- Pictures paired with source code:
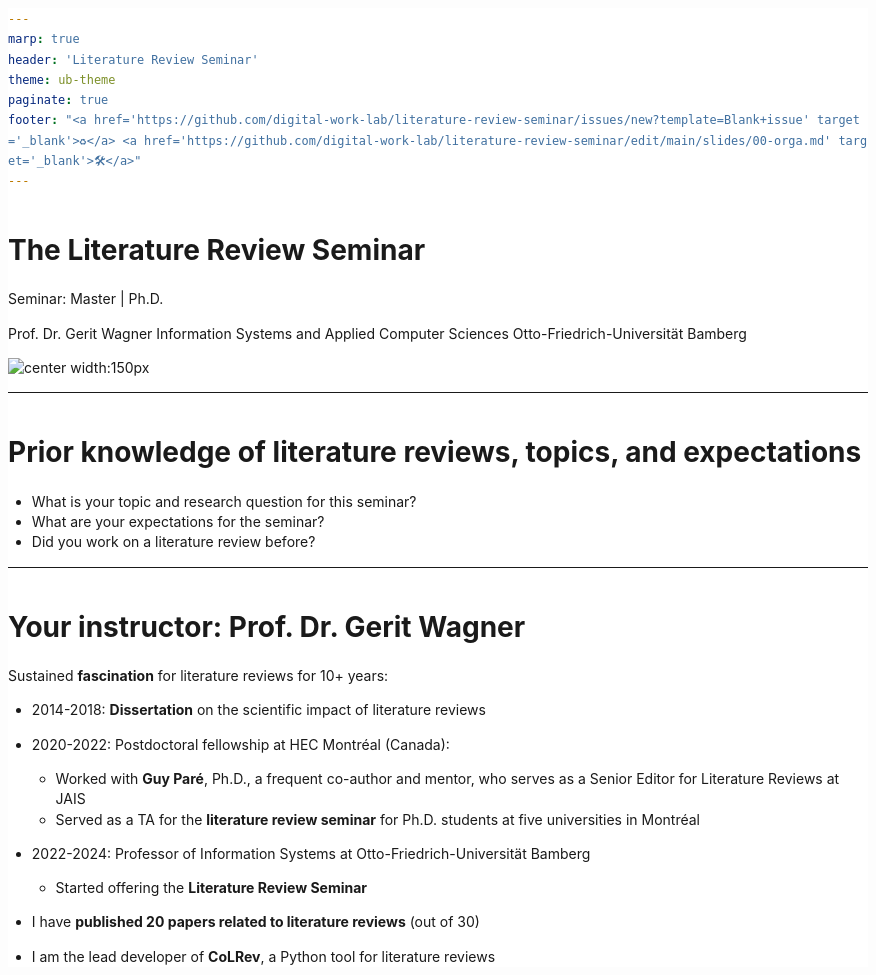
 ```yaml
---
marp: true
header: 'Literature Review Seminar'
theme: ub-theme
paginate: true
footer: "<a href='https://github.com/digital-work-lab/literature-review-seminar/issues/new?template=Blank+issue' target='_blank'>♻️</a> <a href='https://github.com/digital-work-lab/literature-review-seminar/edit/main/slides/00-orga.md' target='_blank'>🛠️</a>"
---
```




# The Literature Review Seminar

Seminar: Master | Ph.D.

Prof. Dr. Gerit Wagner
Information Systems and Applied Computer Sciences
Otto-Friedrich-Universität Bamberg

![center width:150px](../assets/qr-literature-review-seminar.png)

---

# Prior knowledge of literature reviews, topics, and expectations

- What is your topic and research question for this seminar?
- What are your expectations for the seminar?
- Did you work on a literature review before?

---

# Your instructor: Prof. Dr. Gerit Wagner

Sustained **fascination** for literature reviews for 10+ years:

- 2014-2018: **Dissertation** on the scientific impact of literature reviews
- 2020-2022: Postdoctoral fellowship at HEC Montréal (Canada):

    - Worked with **Guy Paré**, Ph.D., a frequent co-author and mentor, who serves as a Senior Editor for Literature Reviews at JAIS
    - Served as a TA for the **literature review seminar** for Ph.D. students at five universities in Montréal
 
- 2022-2024: Professor of Information Systems at Otto-Friedrich-Universität Bamberg

    - Started offering the **Literature Review Seminar**

- I have **published 20 papers related to literature reviews** (out of 30)
- I am the lead developer of **CoLRev**, a Python tool for literature reviews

- WORK ORDER: Repeat word for word the lines running from the line containing "- Started offering" to the end of the entries above, inclusive.

- TASK RESPONSE:
    - Started offering the **Literature Review Seminar**

- I have **published 20 papers related to literature reviews** (out of 30)
- I am the lead developer of **CoLRev**, a Python tool for literature reviews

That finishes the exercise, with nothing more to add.